Veterans Affairs Medical Center youth volunteer receives $20,000 scholarship

June 17, 2012
  • Youth volunteer Christiana Hess of the Veterans Affairs Medical Center in Martinsburg, W.Va., was selected as the $20,000 scholarship winner of the Jesse Brown Memorial Youth Scholarship Program.
Submitted photo

MARTINSBURG, W.Va. — Youth volunteer Christiana Hess of the Veterans Affairs Medical Center was selected as the $20,000 scholarship winner of the Jesse Brown Memorial Youth Scholarship Program.

Named in memory of the second secretary of veterans affairs, the Disabled American Veterans’ scholarship program recognizes outstanding young men and women who volunteer their time, and encourages youth volunteers to play active roles in the Department of Veterans Affairs Voluntary Service programs.

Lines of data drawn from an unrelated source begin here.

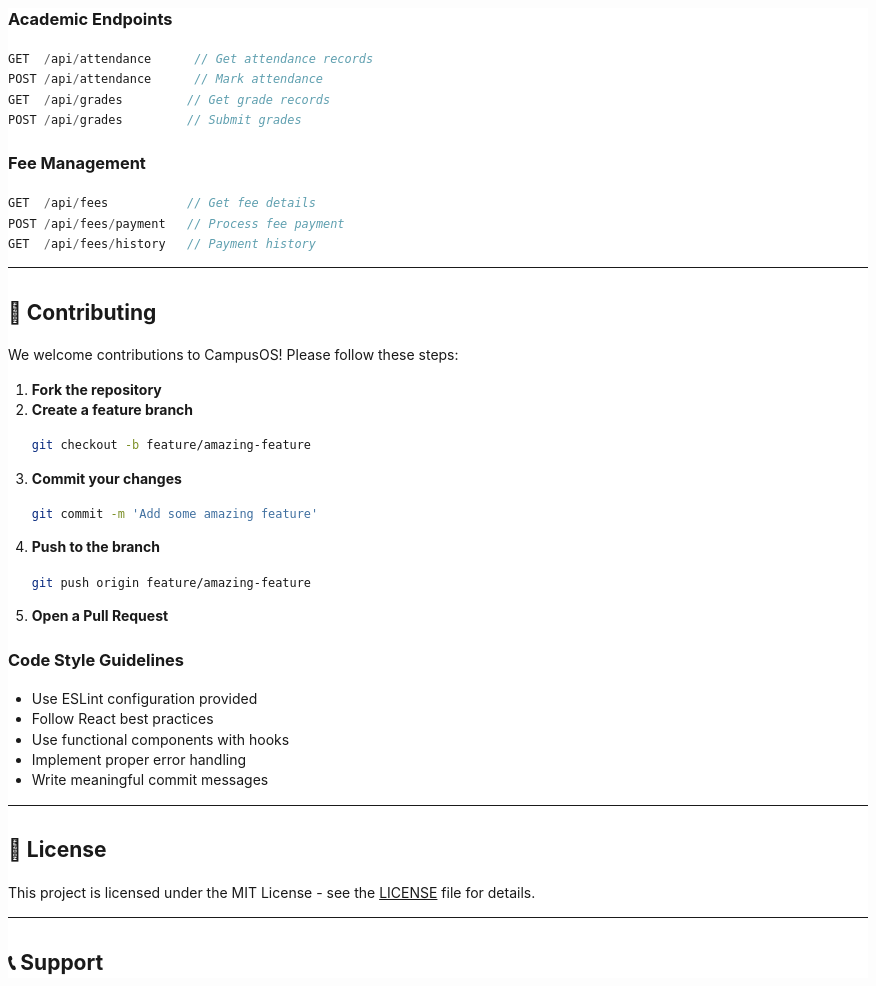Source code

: ### Academic Endpoints
```javascript
GET  /api/attendance      // Get attendance records
POST /api/attendance      // Mark attendance
GET  /api/grades         // Get grade records
POST /api/grades         // Submit grades
```

### Fee Management
```javascript
GET  /api/fees           // Get fee details
POST /api/fees/payment   // Process fee payment
GET  /api/fees/history   // Payment history
```

---

## 🤝 Contributing

We welcome contributions to CampusOS! Please follow these steps:

1. **Fork the repository**
2. **Create a feature branch**
   ```bash
   git checkout -b feature/amazing-feature
   ```
3. **Commit your changes**
   ```bash
   git commit -m 'Add some amazing feature'
   ```
4. **Push to the branch**
   ```bash
   git push origin feature/amazing-feature
   ```
5. **Open a Pull Request**

### Code Style Guidelines
- Use ESLint configuration provided
- Follow React best practices
- Use functional components with hooks
- Implement proper error handling
- Write meaningful commit messages

---

## 📄 License

This project is licensed under the MIT License - see the [LICENSE](LICENSE) file for details.

---

## 📞 Support
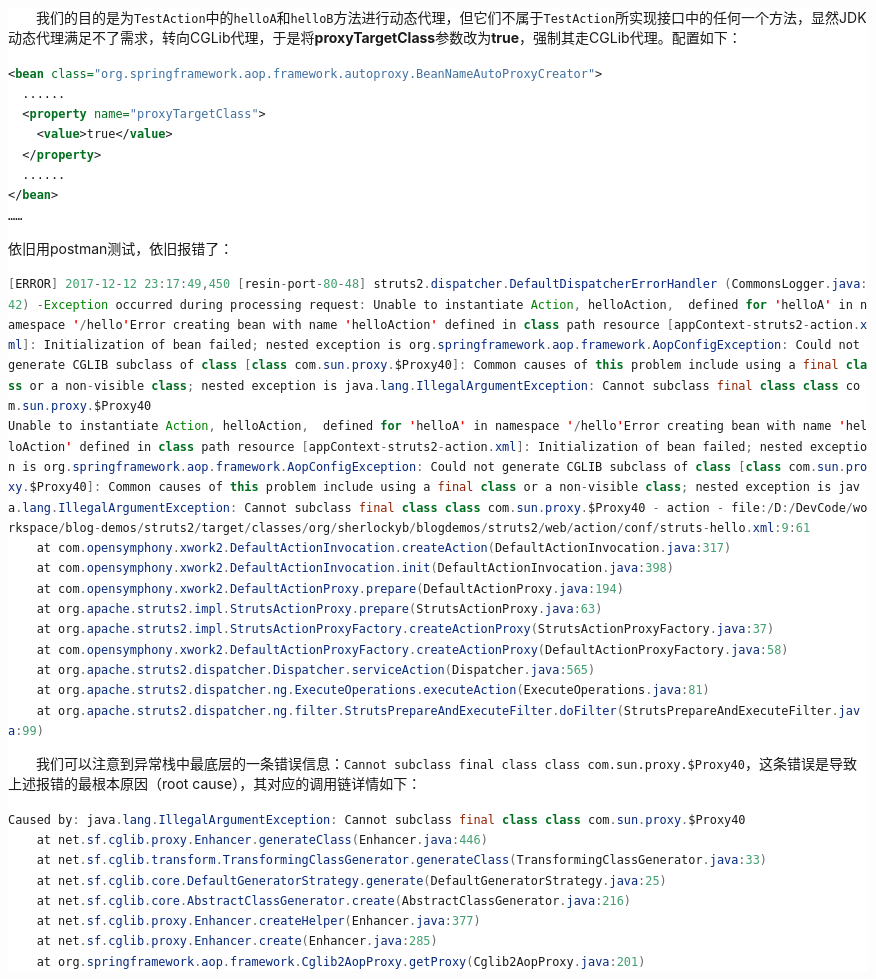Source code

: 　　我们的目的是为`TestAction`中的`helloA`和`helloB`方法进行动态代理，但它们不属于`TestAction`所实现接口中的任何一个方法，显然JDK动态代理满足不了需求，转向CGLib代理，于是将**proxyTargetClass**参数改为**true**，强制其走CGLib代理。配置如下：

```xml
<bean class="org.springframework.aop.framework.autoproxy.BeanNameAutoProxyCreator">
  ......
  <property name="proxyTargetClass">
    <value>true</value>
  </property>
  ......
</bean>
……
```

依旧用postman测试，依旧报错了：  

```java
[ERROR] 2017-12-12 23:17:49,450 [resin-port-80-48] struts2.dispatcher.DefaultDispatcherErrorHandler (CommonsLogger.java:42) -Exception occurred during processing request: Unable to instantiate Action, helloAction,  defined for 'helloA' in namespace '/hello'Error creating bean with name 'helloAction' defined in class path resource [appContext-struts2-action.xml]: Initialization of bean failed; nested exception is org.springframework.aop.framework.AopConfigException: Could not generate CGLIB subclass of class [class com.sun.proxy.$Proxy40]: Common causes of this problem include using a final class or a non-visible class; nested exception is java.lang.IllegalArgumentException: Cannot subclass final class class com.sun.proxy.$Proxy40
Unable to instantiate Action, helloAction,  defined for 'helloA' in namespace '/hello'Error creating bean with name 'helloAction' defined in class path resource [appContext-struts2-action.xml]: Initialization of bean failed; nested exception is org.springframework.aop.framework.AopConfigException: Could not generate CGLIB subclass of class [class com.sun.proxy.$Proxy40]: Common causes of this problem include using a final class or a non-visible class; nested exception is java.lang.IllegalArgumentException: Cannot subclass final class class com.sun.proxy.$Proxy40 - action - file:/D:/DevCode/workspace/blog-demos/struts2/target/classes/org/sherlockyb/blogdemos/struts2/web/action/conf/struts-hello.xml:9:61
	at com.opensymphony.xwork2.DefaultActionInvocation.createAction(DefaultActionInvocation.java:317)
	at com.opensymphony.xwork2.DefaultActionInvocation.init(DefaultActionInvocation.java:398)
	at com.opensymphony.xwork2.DefaultActionProxy.prepare(DefaultActionProxy.java:194)
	at org.apache.struts2.impl.StrutsActionProxy.prepare(StrutsActionProxy.java:63)
	at org.apache.struts2.impl.StrutsActionProxyFactory.createActionProxy(StrutsActionProxyFactory.java:37)
	at com.opensymphony.xwork2.DefaultActionProxyFactory.createActionProxy(DefaultActionProxyFactory.java:58)
	at org.apache.struts2.dispatcher.Dispatcher.serviceAction(Dispatcher.java:565)
	at org.apache.struts2.dispatcher.ng.ExecuteOperations.executeAction(ExecuteOperations.java:81)
	at org.apache.struts2.dispatcher.ng.filter.StrutsPrepareAndExecuteFilter.doFilter(StrutsPrepareAndExecuteFilter.java:99)
```

　　我们可以注意到异常栈中最底层的一条错误信息：`Cannot subclass final class class com.sun.proxy.$Proxy40`，这条错误是导致上述报错的最根本原因（root cause），其对应的调用链详情如下：

```java
Caused by: java.lang.IllegalArgumentException: Cannot subclass final class class com.sun.proxy.$Proxy40
	at net.sf.cglib.proxy.Enhancer.generateClass(Enhancer.java:446)
	at net.sf.cglib.transform.TransformingClassGenerator.generateClass(TransformingClassGenerator.java:33)
	at net.sf.cglib.core.DefaultGeneratorStrategy.generate(DefaultGeneratorStrategy.java:25)
	at net.sf.cglib.core.AbstractClassGenerator.create(AbstractClassGenerator.java:216)
	at net.sf.cglib.proxy.Enhancer.createHelper(Enhancer.java:377)
	at net.sf.cglib.proxy.Enhancer.create(Enhancer.java:285)
	at org.springframework.aop.framework.Cglib2AopProxy.getProxy(Cglib2AopProxy.java:201)
```
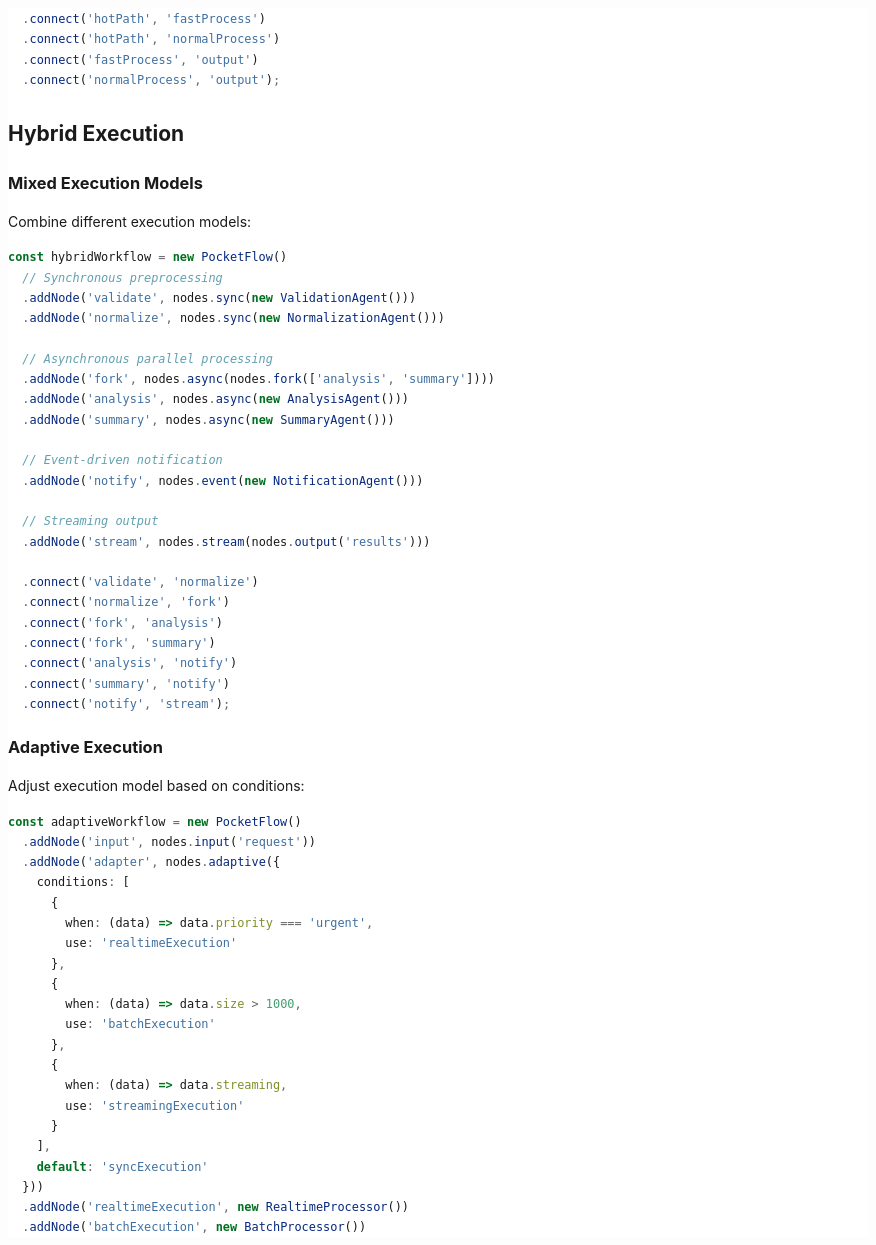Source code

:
 ```typescript
  .connect('hotPath', 'fastProcess')
  .connect('hotPath', 'normalProcess')
  .connect('fastProcess', 'output')
  .connect('normalProcess', 'output');
```

## Hybrid Execution

### Mixed Execution Models

Combine different execution models:

```typescript
const hybridWorkflow = new PocketFlow()
  // Synchronous preprocessing
  .addNode('validate', nodes.sync(new ValidationAgent()))
  .addNode('normalize', nodes.sync(new NormalizationAgent()))
  
  // Asynchronous parallel processing
  .addNode('fork', nodes.async(nodes.fork(['analysis', 'summary'])))
  .addNode('analysis', nodes.async(new AnalysisAgent()))
  .addNode('summary', nodes.async(new SummaryAgent()))
  
  // Event-driven notification
  .addNode('notify', nodes.event(new NotificationAgent()))
  
  // Streaming output
  .addNode('stream', nodes.stream(nodes.output('results')))
  
  .connect('validate', 'normalize')
  .connect('normalize', 'fork')
  .connect('fork', 'analysis')
  .connect('fork', 'summary')
  .connect('analysis', 'notify')
  .connect('summary', 'notify')
  .connect('notify', 'stream');
```

### Adaptive Execution

Adjust execution model based on conditions:

```typescript
const adaptiveWorkflow = new PocketFlow()
  .addNode('input', nodes.input('request'))
  .addNode('adapter', nodes.adaptive({
    conditions: [
      {
        when: (data) => data.priority === 'urgent',
        use: 'realtimeExecution'
      },
      {
        when: (data) => data.size > 1000,
        use: 'batchExecution'
      },
      {
        when: (data) => data.streaming,
        use: 'streamingExecution'
      }
    ],
    default: 'syncExecution'
  }))
  .addNode('realtimeExecution', new RealtimeProcessor())
  .addNode('batchExecution', new BatchProcessor())
```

Hess attributes her love of volunteering to a tradition of military service, from her ancestor Henry Harrison Ross in the Civil War to her uncle Bryan Ross, a veteran of Operation Enduring Freedom.

“Volunteering has made it my duty to do whatever I can to help our veterans,” Hess said in a news release. “This is my way of remembering and celebrating my family legacy.”

In 2009, Hess began volunteering at the medical center in the Ambulatory Care Service, where she assisted several departments by organizing and updating pharmacy manuals, preparing appointment letters and, most importantly, greeting patients and answering their questions or locating staff to assist with their needs.

During the first summer that Christiana volunteered, she worked alongside her mother, Pamela, a patient services assistant for one of the medical center’s primary care teams, at the front desk.

“I remember some (World War II) veterans who would reschedule their appointments just so that they could come while we were working together,” Christiana said. “I never realized how much I could impact a person’s life until I volunteered.”

The following two years, Hess volunteered at the front window of the Outpatient Pharmacy. She served as the first line of communication between the department and veterans, collecting information from patients for pharmacy records, guiding them through the process to obtain their prescriptions and directing them to the appropriate locations.

“We are always pleased when Christiana greets us at the windows,” Oscar and Mildred Steckman wrote. “She is always neat and says hello with a smile that makes us feel that we are welcomed. Her loving attitude and personality give us a feeling of home.”

In addition, she trained other youth volunteers regarding proper procedure for dispensing prescriptions and use of the pharmacy computer system. Hess introduced her best friend, Dalisa Bohrer, to volunteering and last summer, they each completed more than 100 hours of volunteer work in the pharmacy.

Hess has not only excelled as a volunteer at the medical center, but as a student at Martinsburg High School. The recent graduate was recognized for her academic achievements as a member of the National Honor Society and honor roll, as well as a recipient of the West Virginia PROMISE and George Karos scholarships. She demonstrated leadership as captain of the front ensemble for her high school’s marching band.

Through her membership in the National Honor Society, Key Club, Ecology Club, Tuscarora Indians 4H Club, American Red Cross and Relay for Life, she has volunteered in many community service activities.

“I understand the value of hard work because of volunteering,” Hess said. “I’ve learned to be responsible, to multitask and to work with different kinds of people. The dedication and commitment I have for volunteering is the same dedication and commitment I have as a student at my high school or captain of our section in the marching band.”

Her future goals have been greatly influenced by her experience volunteering at the medical center.

For the first two years of college, she plans to attend Shepherd University in Shepherdstown, W.Va., before transferring to West Virginia University in Morgantown to pursue a degree in pharmacy.

Following completion of her education, Hess intends to become a VA pharmacist. Her volunteer work with pharmacists in primary care has inspired her career choice.

“When I watched them provide personal care to the veterans — from regulating dosages to providing guidance on blood pressure and diabetes — I saw myself doing the same work. It’s through volunteering that I know I want to become a pharmacist and to continue serving our veterans.”